Dolan’s next film, the star-studded It’s Only the End of the World, won’t premiere until next year, but his 2013 psychosexual thriller Tom At the Farm will finally see a U.S. theatrical release after a limited festival run. Based on Michel Marc Bouchard’s play of the same name, Tom At The Farm follows Dolan as Tom, a young man reeling after the death of his lover, Guillaume. At the funeral, Tom meets the deceased’s family, and discovers that they’re oblivious to both Guillaume’s sexual orientation and to Tom himself. That omission is further complicated when Guillaume’s bullying brother, Francis, mounts a series of escalating aggressions to force Tom to admit the true nature of Tom and Guillaume’s relationship.

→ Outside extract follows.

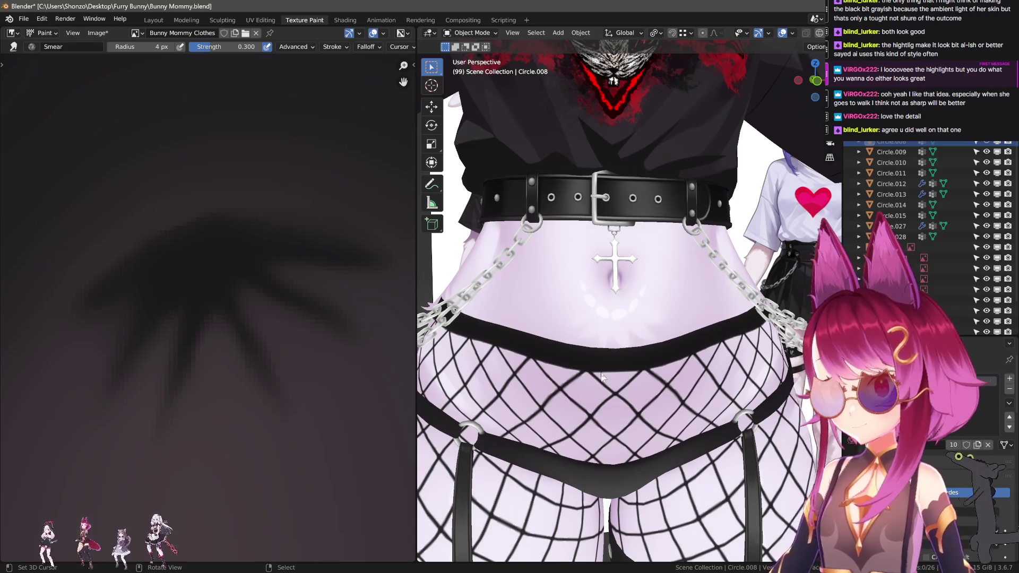
click(589, 361)
key(h)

The first trailer has just debuted, and from the opening frames of Dolan frantically vaulting through a cornfield and searching for a phone signal against ominous fog, it’s clear this isn’t going to be a quick visit to the farm.
The trail of the tape
Title: Tom At the Farm
Director: Xavier Dolan
Screenwriters: Xavier Dolan, Michel Marc Bouchard
Cast: Xavier Dolan, Pierre-Yves Cardinal, Lise Roy, Evelyne Brochu
Release date: August 14, 2015
The entire trailer in one line of dialogue: “You don’t go until you set things straight.”
The entire trailer in one screengrab:
There’s plenty of Dolan’s usual acrobatic grace displayed in the compositions here, but it’s hard not to be reminded of a less-restrained Francois Ozon, thanks to the voyeuristic, uncomfortable way every character is smushed into close quarters with each other. But though Dolan has gained a reputation for being somewhat of a difficult and/or exhausting filmmaker, Tom At The Farm’s genre-thriller bona fides might lend it some accessibility. Writing about the film at Venice two years ago, Guy Lodge at Variety called it “a kinky queer noir” and Dolan’s most “enjoyable…and commercially viable” work yet. If nothing else, the 90-plus minute runtime makes it far more approachable than his usual melodramatic odysseys.